--- Provided records ---

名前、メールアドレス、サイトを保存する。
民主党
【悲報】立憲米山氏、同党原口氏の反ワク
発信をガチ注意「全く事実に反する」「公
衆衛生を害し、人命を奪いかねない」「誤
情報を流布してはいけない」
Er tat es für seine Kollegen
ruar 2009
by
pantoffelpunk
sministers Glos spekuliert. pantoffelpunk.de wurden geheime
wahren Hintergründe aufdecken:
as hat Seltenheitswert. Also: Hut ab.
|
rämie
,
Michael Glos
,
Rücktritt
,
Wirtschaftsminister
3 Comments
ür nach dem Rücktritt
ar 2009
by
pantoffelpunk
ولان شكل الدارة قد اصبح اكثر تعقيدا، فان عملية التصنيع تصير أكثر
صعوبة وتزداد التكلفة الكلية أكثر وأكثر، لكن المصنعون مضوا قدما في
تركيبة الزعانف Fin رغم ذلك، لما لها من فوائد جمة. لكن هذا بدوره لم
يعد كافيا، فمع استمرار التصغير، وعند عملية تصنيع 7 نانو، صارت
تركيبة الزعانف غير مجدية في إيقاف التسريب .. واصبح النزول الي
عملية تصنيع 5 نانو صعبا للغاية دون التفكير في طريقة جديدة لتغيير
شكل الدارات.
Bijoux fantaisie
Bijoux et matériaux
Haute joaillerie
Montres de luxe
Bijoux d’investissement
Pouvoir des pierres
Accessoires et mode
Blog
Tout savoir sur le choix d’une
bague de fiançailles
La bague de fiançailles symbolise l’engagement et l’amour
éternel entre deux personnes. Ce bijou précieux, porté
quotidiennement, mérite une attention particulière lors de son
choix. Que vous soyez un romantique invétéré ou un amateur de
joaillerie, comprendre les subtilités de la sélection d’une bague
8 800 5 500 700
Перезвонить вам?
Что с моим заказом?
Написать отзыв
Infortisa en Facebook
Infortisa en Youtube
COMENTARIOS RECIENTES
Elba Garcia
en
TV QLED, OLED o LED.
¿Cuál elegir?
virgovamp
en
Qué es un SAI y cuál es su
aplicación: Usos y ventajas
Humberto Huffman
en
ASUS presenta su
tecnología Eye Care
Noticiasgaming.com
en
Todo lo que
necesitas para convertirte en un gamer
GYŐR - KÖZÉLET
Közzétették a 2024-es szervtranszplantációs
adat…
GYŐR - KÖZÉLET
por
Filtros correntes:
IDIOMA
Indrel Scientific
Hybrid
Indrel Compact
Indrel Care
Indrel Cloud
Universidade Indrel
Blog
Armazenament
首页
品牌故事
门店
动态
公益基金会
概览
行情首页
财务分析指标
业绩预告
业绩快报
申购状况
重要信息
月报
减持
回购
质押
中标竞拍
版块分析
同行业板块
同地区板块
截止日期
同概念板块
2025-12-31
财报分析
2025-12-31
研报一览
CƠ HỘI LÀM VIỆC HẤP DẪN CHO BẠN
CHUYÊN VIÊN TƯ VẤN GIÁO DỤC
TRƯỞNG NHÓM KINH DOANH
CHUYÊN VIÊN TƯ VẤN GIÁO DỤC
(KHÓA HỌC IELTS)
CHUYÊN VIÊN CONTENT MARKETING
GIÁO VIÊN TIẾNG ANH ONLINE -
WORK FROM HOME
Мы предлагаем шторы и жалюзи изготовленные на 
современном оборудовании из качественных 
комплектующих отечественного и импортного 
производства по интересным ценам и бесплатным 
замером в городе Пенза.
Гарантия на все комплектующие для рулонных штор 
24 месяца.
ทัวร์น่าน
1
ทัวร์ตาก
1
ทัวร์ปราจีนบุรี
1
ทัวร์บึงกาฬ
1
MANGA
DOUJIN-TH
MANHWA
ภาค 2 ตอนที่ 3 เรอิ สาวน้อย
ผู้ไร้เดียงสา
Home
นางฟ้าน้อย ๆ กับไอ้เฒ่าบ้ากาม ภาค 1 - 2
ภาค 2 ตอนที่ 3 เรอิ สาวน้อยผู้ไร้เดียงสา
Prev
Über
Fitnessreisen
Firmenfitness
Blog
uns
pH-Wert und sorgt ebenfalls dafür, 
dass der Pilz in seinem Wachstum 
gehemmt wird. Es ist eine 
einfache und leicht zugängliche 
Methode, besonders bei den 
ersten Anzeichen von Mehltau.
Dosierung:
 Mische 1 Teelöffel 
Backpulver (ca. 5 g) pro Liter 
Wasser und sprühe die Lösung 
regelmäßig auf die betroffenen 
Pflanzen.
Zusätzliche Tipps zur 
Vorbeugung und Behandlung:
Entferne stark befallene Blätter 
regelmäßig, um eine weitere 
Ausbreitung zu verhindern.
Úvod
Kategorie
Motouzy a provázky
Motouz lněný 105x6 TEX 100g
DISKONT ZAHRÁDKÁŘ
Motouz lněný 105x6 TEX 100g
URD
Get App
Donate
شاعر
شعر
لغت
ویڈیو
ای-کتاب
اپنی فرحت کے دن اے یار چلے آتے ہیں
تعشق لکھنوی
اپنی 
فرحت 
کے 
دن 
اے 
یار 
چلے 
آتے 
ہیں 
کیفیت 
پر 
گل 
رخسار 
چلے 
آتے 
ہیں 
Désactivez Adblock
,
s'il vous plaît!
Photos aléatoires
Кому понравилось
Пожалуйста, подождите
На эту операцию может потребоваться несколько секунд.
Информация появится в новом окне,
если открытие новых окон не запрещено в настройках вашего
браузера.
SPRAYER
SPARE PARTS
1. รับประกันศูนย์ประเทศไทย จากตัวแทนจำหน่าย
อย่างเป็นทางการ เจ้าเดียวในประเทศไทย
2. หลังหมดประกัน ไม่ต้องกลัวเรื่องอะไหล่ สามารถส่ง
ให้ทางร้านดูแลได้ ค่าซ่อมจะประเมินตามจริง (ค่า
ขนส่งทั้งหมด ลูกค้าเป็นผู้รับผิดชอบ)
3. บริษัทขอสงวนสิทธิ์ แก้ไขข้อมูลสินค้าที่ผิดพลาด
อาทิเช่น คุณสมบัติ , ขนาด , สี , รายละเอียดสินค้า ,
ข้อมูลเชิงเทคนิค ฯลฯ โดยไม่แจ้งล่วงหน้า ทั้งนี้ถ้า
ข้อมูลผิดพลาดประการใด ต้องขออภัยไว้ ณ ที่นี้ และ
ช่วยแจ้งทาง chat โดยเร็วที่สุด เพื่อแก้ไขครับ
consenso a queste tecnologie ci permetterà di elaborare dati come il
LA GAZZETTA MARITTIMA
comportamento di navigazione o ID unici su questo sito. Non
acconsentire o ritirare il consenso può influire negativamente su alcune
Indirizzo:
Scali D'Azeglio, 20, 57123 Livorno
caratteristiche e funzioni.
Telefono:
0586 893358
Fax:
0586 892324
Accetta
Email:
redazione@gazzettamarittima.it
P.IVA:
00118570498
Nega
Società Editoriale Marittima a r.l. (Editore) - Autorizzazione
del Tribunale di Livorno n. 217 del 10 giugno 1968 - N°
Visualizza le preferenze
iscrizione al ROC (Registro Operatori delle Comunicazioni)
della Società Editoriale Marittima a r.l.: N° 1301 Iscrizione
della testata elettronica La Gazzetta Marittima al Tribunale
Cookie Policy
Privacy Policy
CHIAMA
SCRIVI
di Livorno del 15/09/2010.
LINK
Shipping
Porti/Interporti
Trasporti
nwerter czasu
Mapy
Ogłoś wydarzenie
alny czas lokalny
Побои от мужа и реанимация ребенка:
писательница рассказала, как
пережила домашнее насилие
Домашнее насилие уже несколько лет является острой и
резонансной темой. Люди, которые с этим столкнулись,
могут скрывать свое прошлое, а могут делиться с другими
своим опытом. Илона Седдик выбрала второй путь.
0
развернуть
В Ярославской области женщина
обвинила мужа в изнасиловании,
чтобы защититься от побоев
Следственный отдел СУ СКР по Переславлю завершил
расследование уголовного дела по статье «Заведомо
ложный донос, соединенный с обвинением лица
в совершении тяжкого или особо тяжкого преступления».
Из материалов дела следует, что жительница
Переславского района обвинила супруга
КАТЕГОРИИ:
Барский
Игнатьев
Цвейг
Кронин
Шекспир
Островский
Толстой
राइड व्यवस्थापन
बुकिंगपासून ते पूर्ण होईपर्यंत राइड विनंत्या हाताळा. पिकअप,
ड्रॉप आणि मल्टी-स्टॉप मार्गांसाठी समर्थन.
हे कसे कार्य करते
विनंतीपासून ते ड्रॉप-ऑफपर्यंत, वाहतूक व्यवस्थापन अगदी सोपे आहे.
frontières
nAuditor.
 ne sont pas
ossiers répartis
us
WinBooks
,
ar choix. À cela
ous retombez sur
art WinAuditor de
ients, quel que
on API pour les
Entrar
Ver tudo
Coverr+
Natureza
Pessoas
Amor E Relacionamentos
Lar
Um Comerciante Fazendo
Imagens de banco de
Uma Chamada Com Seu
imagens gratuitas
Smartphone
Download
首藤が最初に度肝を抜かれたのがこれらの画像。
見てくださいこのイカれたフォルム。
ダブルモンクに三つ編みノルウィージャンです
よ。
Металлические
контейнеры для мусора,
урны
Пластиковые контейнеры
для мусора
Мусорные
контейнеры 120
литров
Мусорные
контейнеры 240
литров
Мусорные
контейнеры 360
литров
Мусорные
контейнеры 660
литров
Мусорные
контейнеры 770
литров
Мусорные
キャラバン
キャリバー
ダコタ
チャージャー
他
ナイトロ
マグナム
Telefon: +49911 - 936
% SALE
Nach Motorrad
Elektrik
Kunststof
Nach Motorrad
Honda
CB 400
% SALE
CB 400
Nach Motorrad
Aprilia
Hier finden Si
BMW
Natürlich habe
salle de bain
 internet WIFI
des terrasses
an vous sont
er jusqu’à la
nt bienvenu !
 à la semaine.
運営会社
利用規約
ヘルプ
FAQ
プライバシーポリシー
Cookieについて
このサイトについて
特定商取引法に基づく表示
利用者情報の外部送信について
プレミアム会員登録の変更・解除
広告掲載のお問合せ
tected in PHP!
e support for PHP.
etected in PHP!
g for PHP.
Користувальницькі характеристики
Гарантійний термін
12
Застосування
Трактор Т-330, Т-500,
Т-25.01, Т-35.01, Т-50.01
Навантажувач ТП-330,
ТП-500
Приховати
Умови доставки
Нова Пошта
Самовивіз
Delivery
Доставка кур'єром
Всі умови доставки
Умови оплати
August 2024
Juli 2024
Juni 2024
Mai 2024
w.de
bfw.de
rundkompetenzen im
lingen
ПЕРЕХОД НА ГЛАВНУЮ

---

(What to work on): Reproduce the lines verbatim, starting with the first line of the entries and going on through the line containing "Indrel Cloud".

(Response area):
名前、メールアドレス、サイトを保存する。
民主党
【悲報】立憲米山氏、同党原口氏の反ワク
発信をガチ注意「全く事実に反する」「公
衆衛生を害し、人命を奪いかねない」「誤
情報を流布してはいけない」
Er tat es für seine Kollegen
ruar 2009
by
pantoffelpunk
sministers Glos spekuliert. pantoffelpunk.de wurden geheime
wahren Hintergründe aufdecken:
as hat Seltenheitswert. Also: Hut ab.
|
rämie
,
Michael Glos
,
Rücktritt
,
Wirtschaftsminister
3 Comments
ür nach dem Rücktritt
ar 2009
by
pantoffelpunk
ولان شكل الدارة قد اصبح اكثر تعقيدا، فان عملية التصنيع تصير أكثر
صعوبة وتزداد التكلفة الكلية أكثر وأكثر، لكن المصنعون مضوا قدما في
تركيبة الزعانف Fin رغم ذلك، لما لها من فوائد جمة. لكن هذا بدوره لم
يعد كافيا، فمع استمرار التصغير، وعند عملية تصنيع 7 نانو، صارت
تركيبة الزعانف غير مجدية في إيقاف التسريب .. واصبح النزول الي
عملية تصنيع 5 نانو صعبا للغاية دون التفكير في طريقة جديدة لتغيير
شكل الدارات.
Bijoux fantaisie
Bijoux et matériaux
Haute joaillerie
Montres de luxe
Bijoux d’investissement
Pouvoir des pierres
Accessoires et mode
Blog
Tout savoir sur le choix d’une
bague de fiançailles
La bague de fiançailles symbolise l’engagement et l’amour
éternel entre deux personnes. Ce bijou précieux, porté
quotidiennement, mérite une attention particulière lors de son
choix. Que vous soyez un romantique invétéré ou un amateur de
joaillerie, comprendre les subtilités de la sélection d’une bague
8 800 5 500 700
Перезвонить вам?
Что с моим заказом?
Написать отзыв
Infortisa en Facebook
Infortisa en Youtube
COMENTARIOS RECIENTES
Elba Garcia
en
TV QLED, OLED o LED.
¿Cuál elegir?
virgovamp
en
Qué es un SAI y cuál es su
aplicación: Usos y ventajas
Humberto Huffman
en
ASUS presenta su
tecnología Eye Care
Noticiasgaming.com
en
Todo lo que
necesitas para convertirte en un gamer
GYŐR - KÖZÉLET
Közzétették a 2024-es szervtranszplantációs
adat…
GYŐR - KÖZÉLET
por
Filtros correntes:
IDIOMA
Indrel Scientific
Hybrid
Indrel Compact
Indrel Care
Indrel Cloud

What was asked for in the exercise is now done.